We are specifically interested in collaborating with scientists on a deeper and nuanced understanding of the many different materials that dress accessories are made of. These range across different plastics, resins, metals, animal bone, ivory, silk, stones, enamel, porcelain and wood. We hope to forge interdisciplinary dialogues between humanities’ scholars and scientists with an expertise and interest in the study of such materials. The DMDA, in short, is not meant to be limited to the view of historians, but to radically open object-study to science and its public understanding.

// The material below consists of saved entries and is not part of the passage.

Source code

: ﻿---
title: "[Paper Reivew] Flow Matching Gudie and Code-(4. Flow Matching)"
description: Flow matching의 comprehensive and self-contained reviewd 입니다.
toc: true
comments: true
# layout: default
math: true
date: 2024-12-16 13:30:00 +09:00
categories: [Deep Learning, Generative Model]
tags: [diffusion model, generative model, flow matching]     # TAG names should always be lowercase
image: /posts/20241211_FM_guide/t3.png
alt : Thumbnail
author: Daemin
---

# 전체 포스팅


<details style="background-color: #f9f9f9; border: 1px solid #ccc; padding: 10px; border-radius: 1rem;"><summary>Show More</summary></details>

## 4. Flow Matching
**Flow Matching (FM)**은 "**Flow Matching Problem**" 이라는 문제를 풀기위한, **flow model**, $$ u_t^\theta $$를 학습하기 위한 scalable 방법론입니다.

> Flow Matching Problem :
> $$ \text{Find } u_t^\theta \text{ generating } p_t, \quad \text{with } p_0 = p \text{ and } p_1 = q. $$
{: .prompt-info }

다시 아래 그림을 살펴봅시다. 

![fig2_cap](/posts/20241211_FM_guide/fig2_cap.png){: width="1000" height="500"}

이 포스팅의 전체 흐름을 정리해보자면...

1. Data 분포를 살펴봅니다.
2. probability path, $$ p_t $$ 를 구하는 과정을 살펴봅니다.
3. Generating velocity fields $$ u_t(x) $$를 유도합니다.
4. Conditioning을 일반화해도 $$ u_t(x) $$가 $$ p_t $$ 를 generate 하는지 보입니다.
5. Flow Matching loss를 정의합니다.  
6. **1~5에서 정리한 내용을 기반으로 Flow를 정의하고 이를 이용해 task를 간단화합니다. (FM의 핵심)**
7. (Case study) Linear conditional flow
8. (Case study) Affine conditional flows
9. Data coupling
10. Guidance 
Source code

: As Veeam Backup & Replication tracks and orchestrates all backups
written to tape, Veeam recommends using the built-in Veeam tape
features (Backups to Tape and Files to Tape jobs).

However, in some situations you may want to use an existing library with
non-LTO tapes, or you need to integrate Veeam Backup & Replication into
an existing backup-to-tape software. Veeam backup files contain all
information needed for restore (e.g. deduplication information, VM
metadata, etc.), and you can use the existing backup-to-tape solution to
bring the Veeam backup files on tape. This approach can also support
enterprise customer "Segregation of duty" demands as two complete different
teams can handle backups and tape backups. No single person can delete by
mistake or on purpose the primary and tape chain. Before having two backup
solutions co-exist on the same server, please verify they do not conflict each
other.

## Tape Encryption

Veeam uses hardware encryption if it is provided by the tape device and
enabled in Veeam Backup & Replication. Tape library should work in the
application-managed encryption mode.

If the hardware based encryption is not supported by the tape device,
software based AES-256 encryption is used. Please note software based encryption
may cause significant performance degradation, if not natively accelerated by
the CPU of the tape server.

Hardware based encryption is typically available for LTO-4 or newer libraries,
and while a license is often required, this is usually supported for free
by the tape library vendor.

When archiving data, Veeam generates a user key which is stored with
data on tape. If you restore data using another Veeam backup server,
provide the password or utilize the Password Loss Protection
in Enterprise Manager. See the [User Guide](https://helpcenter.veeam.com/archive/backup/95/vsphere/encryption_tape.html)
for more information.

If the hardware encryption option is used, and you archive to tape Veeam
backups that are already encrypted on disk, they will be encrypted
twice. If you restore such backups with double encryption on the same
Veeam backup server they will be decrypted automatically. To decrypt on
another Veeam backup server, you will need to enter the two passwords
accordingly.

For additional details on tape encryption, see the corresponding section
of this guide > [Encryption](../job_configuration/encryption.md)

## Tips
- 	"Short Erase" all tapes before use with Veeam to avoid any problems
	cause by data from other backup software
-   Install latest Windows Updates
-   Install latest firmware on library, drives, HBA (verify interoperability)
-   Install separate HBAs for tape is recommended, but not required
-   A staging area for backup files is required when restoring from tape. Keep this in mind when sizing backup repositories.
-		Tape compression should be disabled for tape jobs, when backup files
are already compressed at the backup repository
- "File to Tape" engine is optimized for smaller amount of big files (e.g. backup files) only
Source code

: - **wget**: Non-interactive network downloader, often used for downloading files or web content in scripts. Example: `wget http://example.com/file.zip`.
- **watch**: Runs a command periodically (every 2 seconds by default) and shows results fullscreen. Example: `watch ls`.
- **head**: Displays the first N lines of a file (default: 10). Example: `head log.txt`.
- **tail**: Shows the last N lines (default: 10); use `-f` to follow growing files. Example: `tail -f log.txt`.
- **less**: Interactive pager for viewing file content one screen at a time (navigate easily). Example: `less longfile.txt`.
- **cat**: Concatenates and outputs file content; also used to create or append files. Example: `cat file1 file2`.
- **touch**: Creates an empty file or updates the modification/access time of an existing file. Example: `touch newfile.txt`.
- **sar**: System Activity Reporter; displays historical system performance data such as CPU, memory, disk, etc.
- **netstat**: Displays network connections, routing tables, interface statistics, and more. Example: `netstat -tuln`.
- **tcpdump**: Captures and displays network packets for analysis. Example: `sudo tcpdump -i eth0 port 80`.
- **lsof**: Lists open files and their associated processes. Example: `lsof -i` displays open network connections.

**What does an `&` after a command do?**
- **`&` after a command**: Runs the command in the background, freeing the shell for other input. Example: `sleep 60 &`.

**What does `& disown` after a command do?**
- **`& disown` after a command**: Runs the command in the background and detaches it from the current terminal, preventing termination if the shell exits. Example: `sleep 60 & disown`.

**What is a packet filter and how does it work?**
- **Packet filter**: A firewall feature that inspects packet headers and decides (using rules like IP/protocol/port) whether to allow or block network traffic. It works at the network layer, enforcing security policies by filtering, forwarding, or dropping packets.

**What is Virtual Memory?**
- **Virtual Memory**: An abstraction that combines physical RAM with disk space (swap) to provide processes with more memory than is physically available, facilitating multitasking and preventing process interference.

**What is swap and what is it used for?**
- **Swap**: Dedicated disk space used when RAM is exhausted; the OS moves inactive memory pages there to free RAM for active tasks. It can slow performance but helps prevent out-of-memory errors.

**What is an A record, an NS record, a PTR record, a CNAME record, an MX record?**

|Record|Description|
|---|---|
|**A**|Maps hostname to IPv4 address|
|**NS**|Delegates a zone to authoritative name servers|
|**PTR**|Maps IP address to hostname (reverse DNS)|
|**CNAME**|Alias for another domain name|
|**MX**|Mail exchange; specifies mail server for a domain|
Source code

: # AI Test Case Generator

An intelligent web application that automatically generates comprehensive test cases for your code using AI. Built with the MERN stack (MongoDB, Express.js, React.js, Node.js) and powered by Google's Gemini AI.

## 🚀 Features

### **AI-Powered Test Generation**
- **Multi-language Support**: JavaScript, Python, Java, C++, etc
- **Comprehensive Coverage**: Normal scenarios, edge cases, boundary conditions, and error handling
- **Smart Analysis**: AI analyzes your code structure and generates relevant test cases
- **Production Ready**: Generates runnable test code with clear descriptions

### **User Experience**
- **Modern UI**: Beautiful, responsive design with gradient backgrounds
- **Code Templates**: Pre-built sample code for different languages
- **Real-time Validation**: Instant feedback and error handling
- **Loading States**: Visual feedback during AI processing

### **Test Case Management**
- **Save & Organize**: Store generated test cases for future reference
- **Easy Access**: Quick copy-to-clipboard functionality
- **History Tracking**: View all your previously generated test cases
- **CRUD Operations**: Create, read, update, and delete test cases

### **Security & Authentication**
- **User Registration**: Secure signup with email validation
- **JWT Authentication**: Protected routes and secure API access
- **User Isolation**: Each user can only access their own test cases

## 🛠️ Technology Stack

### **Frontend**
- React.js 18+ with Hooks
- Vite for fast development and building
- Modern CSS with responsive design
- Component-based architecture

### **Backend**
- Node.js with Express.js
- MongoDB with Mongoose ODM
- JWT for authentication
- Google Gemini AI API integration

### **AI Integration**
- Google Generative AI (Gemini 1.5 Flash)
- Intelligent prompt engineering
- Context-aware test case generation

Furthermore, the DMDA is committed to exploring the past by forging connections with contemporary beliefs and practice. In this way, the DMDA will interpret its exhibits not only synchronically, but where possible will also to read them diachronically. For example, our current understanding is that being close enough to smell someone else’s body odour shows that we are also too close to their potentially COVID-infected aerosols. Is this understanding related to the function of a vinaigrette in nineteenth-century Europe? Has the nineteenth-century belief in the medicinal powers of certain substances a comparator in superfoods and trendy smoothies in our own society? Does the tie-up between fashion and functionality that we see in mobile phones have correspondences in the past? We welcome the expertise of scholars, who can help us forge meaningful diachronic readings of this kind.
To achieve this, the DMDA has a handling collection of representative examples of all key object groups (see the ‘Project’ description). These can travel, be handled by both the general public and specialists, and can undergo any academic or laboratory investigation required to answer larger questions.